WHAT IS NEEDED:
Pictures stay out. All the rest of the records must be repeated exactly.

TASK DATA:
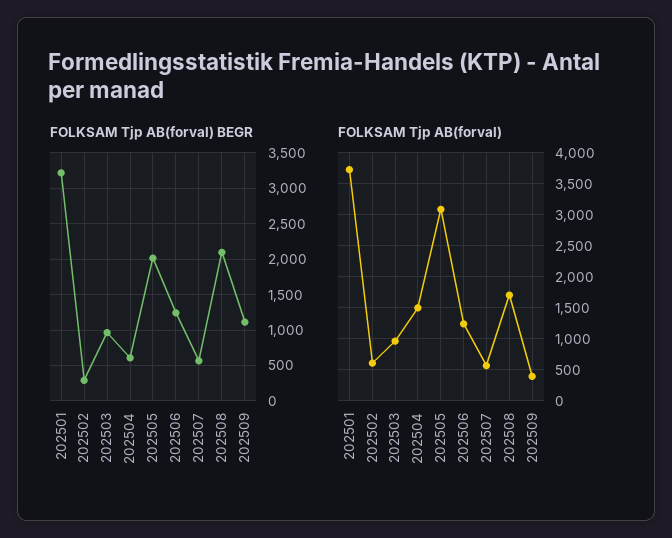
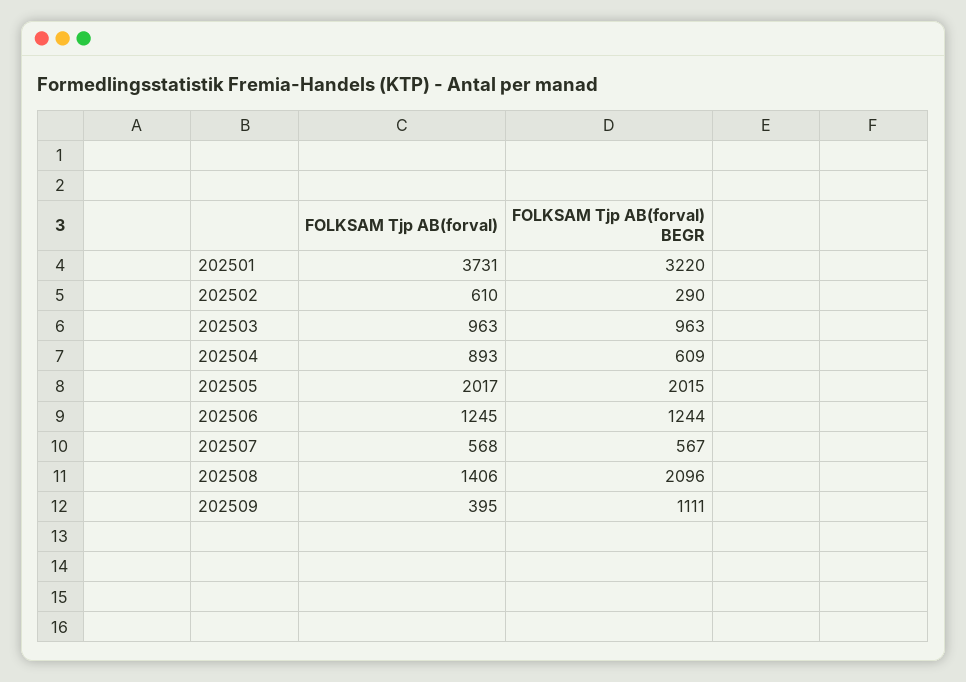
  {
    "FOLKSAM Tjp AB(forval) BEGR": {
      "202501": 3220,
      "202502": 290,
      "202503": 963,
      "202504": 609,
      "202505": 2015,
      "202506": 1244,
      "202507": 567,
      "202508": 2096,
      "202509": 1111
    },
    "FOLKSAM Tjp AB(forval)": {
      "202501": 3731,
      "202502": 610,
      "202503": 963,
-     "202504": 1500,
+     "202504": 893,
-     "202505": 3100,
+     "202505": 2017,
      "202506": 1245,
      "202507": 568,
-     "202508": 1700,
+     "202508": 1406,
      "202509": 395
    }
  }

ANSWER TO THIS PROBLEM:
  {
    "FOLKSAM Tjp AB(forval) BEGR": {
      "202501": 3220,
      "202502": 290,
      "202503": 963,
      "202504": 609,
      "202505": 2015,
      "202506": 1244,
      "202507": 567,
      "202508": 2096,
      "202509": 1111
    },
    "FOLKSAM Tjp AB(forval)": {
      "202501": 3731,
      "202502": 610,
      "202503": 963,
-     "202504": 1500,
+     "202504": 893,
-     "202505": 3100,
+     "202505": 2017,
      "202506": 1245,
      "202507": 568,
-     "202508": 1700,
+     "202508": 1406,
      "202509": 395
    }
  }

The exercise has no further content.